A member will be able to make additional concessional contributions, by applying previously unused concessional contributions cap amounts from the past two years (i.e. since 1 July 2018) without exceeding the concessional contribution cap.
In the 2018-19 financial year, Layla’s employer made superannuation guarantee contributions of $10,000 on her behalf to her superannuation fund. Layla did not make any deductible personal superannuation contributions to her fund.
The concessional contributions cap for the 2018-19 financial year was $25,000. Layla’s unused concessional contributions cap amount for the 2018-19 financial year is, therefore, $15,000 which can be carried forward and utilised over the next 5 years.
As a result, for the 2019-20 financial year, Layla could contribute up to $40,000 of concessional contributions, assuming her TSB on 30 June 2019 was less than $500,000.
During 2019-20 financial year, Layla’s employer again made superannuation guarantee contributions of $12,000 on her behalf into her superannuation fund. Layla also decided to make a deductible personal contribution into her fund of $10,000 to boost her retirement benefits. Her TSB at 30 June 2020 is still less than $500,000.
|General contribution cap||$25,000||$25,000||$25,000||$27,500|
|Concessional contribution made||$10,000||$12,000|
|Unused concessional contributions made||Nil||$10,000|
|Annual carry forward unused amount||$15,000||$13,000|
|Total carry forward cap accrued||$15,000||$18,000||$18,000|
During the current financial year (2020-21), Layla could make a concessional contribution into the fund of up to $43,000 without breaching the concessional cap.
Where a members TSB creeps over $500,000 for a financial year, does not mean that they lose the benefit of unused concessional contributions from accumulating. They will always accumulate. An assessment then needs to be made as to whether they can be utilised by the member.

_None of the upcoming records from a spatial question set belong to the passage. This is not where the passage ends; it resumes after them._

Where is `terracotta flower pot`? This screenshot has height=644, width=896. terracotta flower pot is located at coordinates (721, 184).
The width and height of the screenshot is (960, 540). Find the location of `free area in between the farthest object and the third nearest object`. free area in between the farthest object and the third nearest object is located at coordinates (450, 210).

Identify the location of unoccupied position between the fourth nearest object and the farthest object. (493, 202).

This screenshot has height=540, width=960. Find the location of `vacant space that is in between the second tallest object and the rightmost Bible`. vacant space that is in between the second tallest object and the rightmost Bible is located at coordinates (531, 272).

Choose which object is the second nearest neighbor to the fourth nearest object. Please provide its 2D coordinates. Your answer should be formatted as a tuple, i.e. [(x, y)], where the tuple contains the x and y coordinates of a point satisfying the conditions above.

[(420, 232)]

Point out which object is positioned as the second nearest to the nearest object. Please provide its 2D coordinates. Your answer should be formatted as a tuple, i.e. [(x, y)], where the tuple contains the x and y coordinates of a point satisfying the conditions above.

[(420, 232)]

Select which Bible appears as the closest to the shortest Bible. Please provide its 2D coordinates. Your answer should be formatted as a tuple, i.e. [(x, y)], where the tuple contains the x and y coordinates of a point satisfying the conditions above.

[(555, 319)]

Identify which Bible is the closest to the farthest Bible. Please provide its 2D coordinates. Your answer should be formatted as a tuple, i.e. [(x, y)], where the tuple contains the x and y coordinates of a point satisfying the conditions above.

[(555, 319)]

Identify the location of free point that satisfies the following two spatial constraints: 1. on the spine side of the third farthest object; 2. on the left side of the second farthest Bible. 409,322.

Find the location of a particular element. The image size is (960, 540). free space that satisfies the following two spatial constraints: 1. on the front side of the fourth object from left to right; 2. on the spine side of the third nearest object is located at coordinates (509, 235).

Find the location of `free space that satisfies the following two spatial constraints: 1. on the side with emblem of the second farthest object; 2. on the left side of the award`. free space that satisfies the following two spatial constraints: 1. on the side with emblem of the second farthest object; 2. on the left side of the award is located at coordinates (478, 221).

Moving into the 2021-22 financial year, where the concessional contribution cap is set to increase to $27,500, will provide increased contribution capacity and a member’s unused concessional contributions will be based on this amount. This can create a greater unused amount that could be utilised over the coming years.
In the example above, as an alternative, Layla could accumulate her unused concessional contributions over the next 5 years and plan to make a larger contribution later when the following situations might arise:
- Expecting a large capital gain on the sale of assets. Layla could use proceeds to fund personal deductible contributions to minimise her personal tax liability.
- Contributing an annual bonus or a windfall into super.
- Salary sacrificing larger amounts into super.
- Splitting amounts with a spouse.
The members TSB must be considered at the time of contribution to ensure eligibility.